Economics 7050

Macroeconomic Theory I

Fall 2005

MW 8:30-10:20am

 

 

 

Basma Bekdache, Ph.D.

FAB 2101, 577-3231

Office hours: Friday 8:45-10:30am, and by appointment.

 

Required Text: Romer , D. Advanced Macroeocnomics,  2nd  edition, MacGraw-Hill, 2001.

 

Recommended Text:  Branson, W.H., Macroeconomic Theory and Policy,  Third Edition, Addison-Wesley, 1989

 

Email: b.bekdache@wayne.edu.   Email is the best way to reach me everyday. Please email me if you have any questions or concerns.

 

Web:  www.econ.wayne.edu/bbekdac

 

Course Requirements:  There will be two exams, a midterm worth 45% of your total grade and a  comprehensive final exam worth 55%. There will be no make up exams except in situations where a valid excuse is produced prior to the exam.

 

 

The following is a brief outline of the topics we are expected to cover over the semester along with the corresponding chapters from the textbooks. I have also listed a few articles from economics  journals.  These can be obtained through the library’s online databases including JSTOR and Econlit. We may add other articles to the list later in the semester.

 

NOTE 1: The focus of the class and the exams will be on the lecture material. Therefore, students who are unable to attend class due to an emergency must obtain copies of the lecture notes from their classmates.

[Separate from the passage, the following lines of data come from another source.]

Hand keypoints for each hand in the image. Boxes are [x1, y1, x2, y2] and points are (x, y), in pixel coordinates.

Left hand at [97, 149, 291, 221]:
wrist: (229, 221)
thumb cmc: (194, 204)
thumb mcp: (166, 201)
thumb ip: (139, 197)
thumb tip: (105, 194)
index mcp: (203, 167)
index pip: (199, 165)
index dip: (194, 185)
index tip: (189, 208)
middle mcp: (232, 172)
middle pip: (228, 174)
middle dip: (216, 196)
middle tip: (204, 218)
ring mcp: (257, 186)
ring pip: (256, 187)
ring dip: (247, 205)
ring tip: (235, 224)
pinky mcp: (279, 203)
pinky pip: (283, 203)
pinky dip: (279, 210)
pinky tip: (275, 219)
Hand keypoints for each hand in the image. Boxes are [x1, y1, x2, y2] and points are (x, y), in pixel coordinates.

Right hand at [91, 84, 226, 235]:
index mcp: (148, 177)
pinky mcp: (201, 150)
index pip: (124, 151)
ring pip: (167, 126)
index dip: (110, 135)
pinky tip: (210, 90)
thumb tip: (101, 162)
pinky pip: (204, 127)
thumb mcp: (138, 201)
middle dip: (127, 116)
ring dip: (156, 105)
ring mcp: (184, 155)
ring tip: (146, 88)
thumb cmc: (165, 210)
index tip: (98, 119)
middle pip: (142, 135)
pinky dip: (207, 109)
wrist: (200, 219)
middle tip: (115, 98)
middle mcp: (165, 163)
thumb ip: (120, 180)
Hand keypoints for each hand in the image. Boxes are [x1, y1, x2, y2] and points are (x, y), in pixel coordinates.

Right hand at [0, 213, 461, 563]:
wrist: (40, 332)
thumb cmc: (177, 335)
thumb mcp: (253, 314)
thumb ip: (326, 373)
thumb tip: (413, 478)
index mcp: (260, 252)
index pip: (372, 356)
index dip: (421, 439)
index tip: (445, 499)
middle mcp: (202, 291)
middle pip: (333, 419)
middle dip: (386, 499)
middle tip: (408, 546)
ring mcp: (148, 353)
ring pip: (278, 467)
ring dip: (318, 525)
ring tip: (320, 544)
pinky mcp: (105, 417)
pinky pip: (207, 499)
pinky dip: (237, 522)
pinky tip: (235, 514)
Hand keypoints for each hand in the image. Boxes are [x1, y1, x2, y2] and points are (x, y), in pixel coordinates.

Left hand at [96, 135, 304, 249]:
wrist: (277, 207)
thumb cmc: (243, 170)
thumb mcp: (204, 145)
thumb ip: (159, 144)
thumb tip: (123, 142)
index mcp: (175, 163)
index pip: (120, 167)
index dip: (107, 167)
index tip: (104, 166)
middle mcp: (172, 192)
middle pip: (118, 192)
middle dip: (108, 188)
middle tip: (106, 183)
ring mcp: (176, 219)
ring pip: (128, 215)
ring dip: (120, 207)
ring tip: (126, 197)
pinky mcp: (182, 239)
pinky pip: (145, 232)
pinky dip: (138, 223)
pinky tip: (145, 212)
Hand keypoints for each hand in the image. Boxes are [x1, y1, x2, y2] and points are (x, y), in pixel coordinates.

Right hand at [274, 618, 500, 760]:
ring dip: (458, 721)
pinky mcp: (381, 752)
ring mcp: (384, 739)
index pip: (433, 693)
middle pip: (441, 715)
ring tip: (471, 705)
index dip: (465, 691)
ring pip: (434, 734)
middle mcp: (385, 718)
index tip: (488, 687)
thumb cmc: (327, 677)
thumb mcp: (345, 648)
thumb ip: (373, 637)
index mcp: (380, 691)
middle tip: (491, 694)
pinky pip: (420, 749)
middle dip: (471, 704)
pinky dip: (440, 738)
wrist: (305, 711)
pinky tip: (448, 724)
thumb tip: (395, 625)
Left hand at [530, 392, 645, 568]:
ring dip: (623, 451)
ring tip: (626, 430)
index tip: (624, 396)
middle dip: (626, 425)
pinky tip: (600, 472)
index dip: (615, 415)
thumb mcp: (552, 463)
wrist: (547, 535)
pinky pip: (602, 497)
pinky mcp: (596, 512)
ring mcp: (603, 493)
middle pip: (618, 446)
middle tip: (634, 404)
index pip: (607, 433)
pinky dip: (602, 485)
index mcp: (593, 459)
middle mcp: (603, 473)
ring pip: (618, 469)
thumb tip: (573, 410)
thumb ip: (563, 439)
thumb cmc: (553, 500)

NOTE 2:  I expect students to be familiar with Comparative Static Analysis (Chiang, chapters 6-9).  You need to see me otherwise.

 

Academic Integrity: It is expected that all students do their own work

on exams and quizzes. Anyone caught cheating will automatically get a FAILING

grade on the exam. This will be the minimum action taken. Please refer to the

page on Academic Dishonesty in the WSU Student Handbook.

 

 

Outline

                                                                                (Subject to revision)

 

  1. Introduction: 

 

        Blanchard , O. 2000. "What do we know about Macroeconomics that Fisher and Wicksell did not?", Quarterly Journal of Economics ( November), 1375-1409.

 

        Mankiw, N.G., 1990, A quick refresher course in macroeconomics, Journal of Economic Literature, 28, 1645-1660.

        Review of simple Keynesian income determination model (Branson Chs 1-3)

 

      2. The Static Equilibrium Model:

 

              A. IS/LM, Aggregate demand, Aggregate Supply: Romer, Ch 5 (selected sections), Branson, Chs 4-8.

 

             B. Monetary and fiscal policy in the static equilibrium model : Branson , Ch 9.

 

C.     Price and Wage adjustment and implications on AS: Romer, ch 6 (selected sections), Branson, Ch 10.

 

D.     Rational Expectations and long-term contracts: Branson, Ch 11.

 

              Lucas, Robert E., Jr. 1973. “ Some international Evidence on Output-Inflation Tradeoffs.” American Economic Review 63 (June): 326-334.

 

             Fischer, Stanley. 1977. “ Long-Term Contracts, Rational Expectations and the Optimal Money Supply Rule.” Journal of Political Economy 85 (February): 191-205. Reprinted in Mankiw and Romer (1991).

 

E.      Extensions of the model: Branson, Ch 16.

        

            Ball, Laurence, Mankiw, N. Gregory, and Romer, David. 1988. “The New Keynesain             Economics and the Output-Inflation Tradeoff”, Brookings Paper on Economic Activity, No 1, 1- 65. Reprinted in Mankiw and Romer (1991).

 

           Bernanke, Ben S.  and Blinder, Alan S.  1988.  “Credit, Money and Aggregate Demand.” American Economic Review 78 (May): 435-439. Reprinted in Mankiw and Romer (1991)

 

      3. Behavioral foundations:

 

                Consumption (Romer Ch 7 Branson Ch 12).

                Investment (Branson, ch 13).

                Money demand and supply (Branson, Chs 14,15).

 

         Poole, William. 1970. “Optimal Choice of Monetary Instruments in a Simple Stochastic Macro Model.” Quarterly Journal of Economic 84 (May): 197-216.